It’s 2019, and women are shattering the glass ceiling. More than ever before, women are becoming entrepreneurs with massive fortunes—so much so that Forbes said it had to expand its ranking of the wealthiest self-made women in the country. The list has a variety of trailblazers, A-listers, innovators, and leaders, all from a variety of industries. And two are nestled right here in North Texas.
Suzy Batiz (No. 77) and Kathleen Hildreth (No. 57) were two of 80 who made the 2019 List of America’s Richest Self-Made Women.
The fifth-annual list was compiled based on net worth and whether or not the woman has substantially made her own fortune. The cut-off for net worth was $225 million; together, the women are worth a whopping $81.3 billion. Crowned the queen of the list is Diane Hendricks, who made her $7.2 billion fortune via her roofing company, ABC Supply.
Forbes fell into some controversy around a year ago when the business magazine included Kylie Jenner on its list. Hailing from arguably the most famous reality TV family in the world, but heading her own enormously successful cosmetics company, Jenner’s inclusion fueled the argument of what “self-made” really means.
Forbes stands by its definition of “anyone who built or earned a fortune as opposed to inheriting it,” and included Jenner again this year.
“Obviously all successful entrepreneurs and executives get help along the way from cofounders, investors, customers and employees,” Forbes notes under its methodology. “Some climbed farther and overcame more obstacles to get into the ranks.”
So, to put these women’s personal stories into perspective, each received a self-made score from 6 (meaning “hired hand”) to 10 (“rags-to-riches entrepreneur”).
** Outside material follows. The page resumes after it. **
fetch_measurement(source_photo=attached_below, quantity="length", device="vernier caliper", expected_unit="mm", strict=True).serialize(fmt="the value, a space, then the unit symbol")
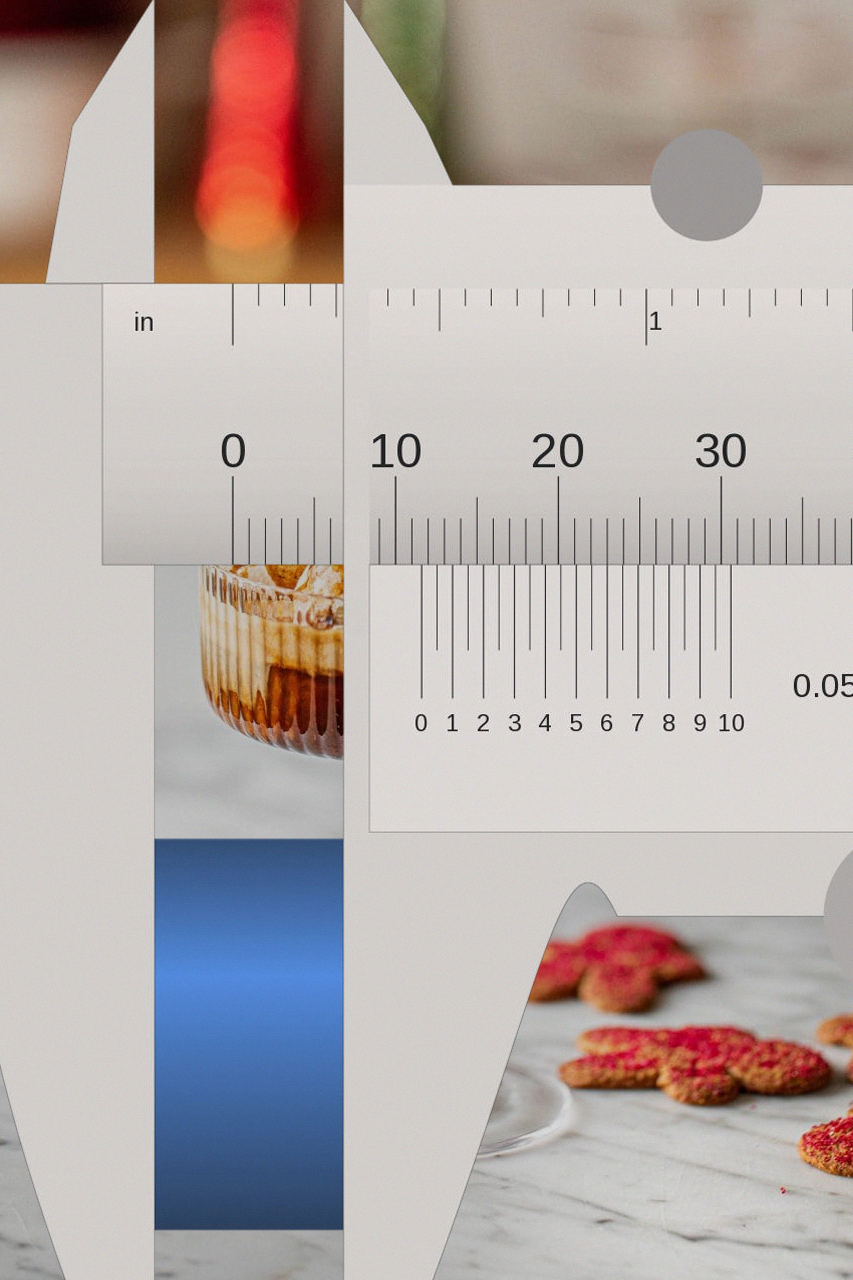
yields 11.6 mm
Not every state is represented on the list, and nearly half of the women hail from California. But the Lone Star State houses five.
Meet the ones living in your own backyard.
Introducing: The richest self-made women in North Texas
Dallas-based Suzy Batiz, with a net worth of $240 million, is the spunky powerhouse best known for making going to the bathroom chic with her before-you-go toilet spray, Poo~Pourri.
As the founder and CEO, Batiz refused to play by the rules when building her company from the ground up, without any outside investment. She had to overcome life’s lowest lows—poverty, abuse, two bankruptcies—before becoming the head of the $400 million company (she’s one of only five women on Forbes’ list to receive a 10/10 self-made score).
Forbes cites Poo~Pourri as selling over 60 million bottles since hitting shelves in 2007, crediting the company’s quirky digital marketing videos like “How to Poop at Work.” Currently, Poo~Pourri is working on moving into shoe and pet odor, and Batiz is building her line of natural cleaning products crafted with Conscious Concentrates, Supernatural.
In a recent feature in D CEO Magazine, Batiz shared that she intends for Supernatural to be a disruptor in a competitive industry, and intends to revolutionize the market. Similar to Poo~Pourri, Batiz took an “aesthetically appealing approach” with Supernatural, while dancing on the line of being provocative. She also often speaks about how spiritual connections play a role in business.
It’s this one-of-a-kind methodology that makes Batiz’s brands—and her—so remarkable.
“People know me as an entrepreneur, but really, my personal development and spiritual path is much more important to me,” Batiz told D CEO. “Your business can be both the biggest personal development and spiritual tool you have.”
Located in Denton County in the town of Aubrey, Kathleen Hildreth’s $370 million landed her a spot as the first-ever U.S. veteran on the list, and one of only two government contractors this year.
In 2003, Hildreth co-founded M1 Support Services, an aviation support services company that provides technical solutions to a wide range of customers in federal government. Think: military aircraft, like fighter jets.
What started as a company with two employees has grown to over 6,500 with $680 million in sales, much due to the help of Hildreth.
Now managing director and principal of M1, Hildreth has a vast background in aviation and a three-decade long career in government and professional services. She is an FAA commercial helicopter pilot, and is qualified in the UH-1 and UH-60 helicopters.
According to Forbes, both of Hildreth’s parents were also licensed pilots. She graduated from West Point in 1983, and went on to be deployed as an aviation maintenance officer and maintenance test pilot. She resigned as a service-disabled Army veteran in 1988.
Hildreth has held various aerospace positions for GE, Lockheed Martin, the U.S. Army, and a long stint at DynCorp International. M1 notes that during her time at DynCorp, Hildreth was “instrumental in winning over $7 billion of new and recompete business.”
Forbes recognizes Hildreth as “a standout in the industry” as “fewer than one in ten executives in the aerospace and defense industry are women.”